:: Your goal ::
List every body part that the text on chemical hazmat suits names as a place where chemicals can enter through the skin.

:: Selected text ::
:::::
When choosing a chemical suit, there is, not unreasonably, focus on how effectively the fabric resists permeation of the specific chemicals in use. This is assessed using the results of a permeation resistance test (though this test is often misunderstood – with potentially disastrous results).
However, less commonly considered is the construction of the chemical hazmat suit: not just the fabric but the seams, the design, and how effectively it connects with other PPE in use.
This blog looks at different seam types, garment construction, and design and how it contributes to a more effective safety plan for addressing chemical hazards in the workplace.
Too great a focus on chemical permeation resistance when selecting a chemical hazmat suit is understandable but could be misguided. As identified in our blog on key features to look for in your chemical suit, the most likely route of contamination for a chemical is not permeation through the fabric but penetration through weaknesses in the garment construction or through holes and gaps between the suit and other PPE.
Why Might Fabric Barrier be the Least Important Factor for Chemical Resistant Clothing?
Chemicals have no preference regarding which part of the body they permeate through your skin. They will take whatever opportunity presented and enter your body through the skin on your back, leg, face, or hands.
:::::
:: Dataset content ::
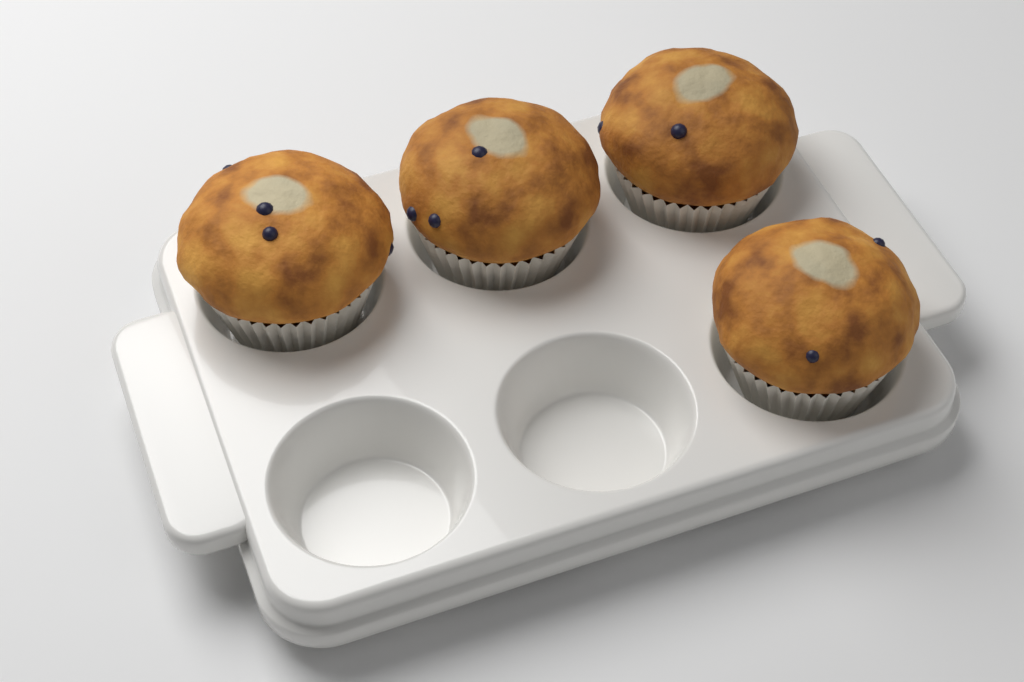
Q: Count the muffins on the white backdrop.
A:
:::::
:: Expected answer ::
back, leg, face, hands